-- SOURCE DOCUMENT follows --

In 2010, the use of A. ferox as a criminal poison gained notoriety in the U.K. as a result of the murder trial of Lakhvir Singh, a Sikh woman from Southall. Singh was found guilty of the murder of her ex-lover, Lakhvinder Cheema, and the attempted murder of his fiancée, Gurjeet Choongh, with a curry spiked with bikh poison acquired from India. After consuming the poisoned curry, Cheema began to vomit and over the course of the next hour suffered total paralysis of all four limbs, blindness, a drastic fall in blood pressure, and heart failure, leading to his death within an hour of his admission to hospital. Choongh, having consumed less of the lethal dish, later recovered after being placed in an induced coma.

-- SOURCE DOCUMENT concluded --
-- STORED DATA follows --

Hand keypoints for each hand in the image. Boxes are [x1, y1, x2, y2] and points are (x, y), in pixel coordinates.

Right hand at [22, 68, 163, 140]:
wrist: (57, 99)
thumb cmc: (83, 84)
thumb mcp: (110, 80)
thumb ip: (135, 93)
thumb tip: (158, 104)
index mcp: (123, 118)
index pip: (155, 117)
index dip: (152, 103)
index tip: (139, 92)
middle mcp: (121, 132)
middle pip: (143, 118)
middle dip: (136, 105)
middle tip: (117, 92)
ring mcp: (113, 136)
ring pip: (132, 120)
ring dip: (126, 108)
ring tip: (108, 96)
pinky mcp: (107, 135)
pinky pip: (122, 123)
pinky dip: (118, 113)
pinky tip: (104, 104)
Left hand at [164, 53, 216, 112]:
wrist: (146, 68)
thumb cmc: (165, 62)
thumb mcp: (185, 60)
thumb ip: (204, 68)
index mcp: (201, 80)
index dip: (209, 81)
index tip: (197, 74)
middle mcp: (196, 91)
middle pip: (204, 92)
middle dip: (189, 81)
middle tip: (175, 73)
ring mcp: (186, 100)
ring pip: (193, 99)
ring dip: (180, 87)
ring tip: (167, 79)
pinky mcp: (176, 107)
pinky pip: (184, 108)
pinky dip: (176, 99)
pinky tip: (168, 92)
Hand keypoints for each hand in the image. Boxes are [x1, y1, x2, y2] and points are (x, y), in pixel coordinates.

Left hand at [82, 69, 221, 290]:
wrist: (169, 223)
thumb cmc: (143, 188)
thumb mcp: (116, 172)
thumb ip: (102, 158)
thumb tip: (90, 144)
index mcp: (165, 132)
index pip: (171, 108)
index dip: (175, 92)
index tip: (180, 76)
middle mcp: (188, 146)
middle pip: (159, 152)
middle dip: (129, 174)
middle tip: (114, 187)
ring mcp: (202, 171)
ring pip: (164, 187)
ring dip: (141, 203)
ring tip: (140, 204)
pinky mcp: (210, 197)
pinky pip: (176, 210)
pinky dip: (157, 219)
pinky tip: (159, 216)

-- STORED DATA concluded --

▸ TASK ITEM:
Can you reproduce, word for word, the part of the text on the bikh poisoning case that opens with the words containing "In 2010, the" and closes with "an induced coma."? None of these records are needed here.

▸ THE ANSWER:
In 2010, the use of A. ferox as a criminal poison gained notoriety in the U.K. as a result of the murder trial of Lakhvir Singh, a Sikh woman from Southall. Singh was found guilty of the murder of her ex-lover, Lakhvinder Cheema, and the attempted murder of his fiancée, Gurjeet Choongh, with a curry spiked with bikh poison acquired from India. After consuming the poisoned curry, Cheema began to vomit and over the course of the next hour suffered total paralysis of all four limbs, blindness, a drastic fall in blood pressure, and heart failure, leading to his death within an hour of his admission to hospital. Choongh, having consumed less of the lethal dish, later recovered after being placed in an induced coma.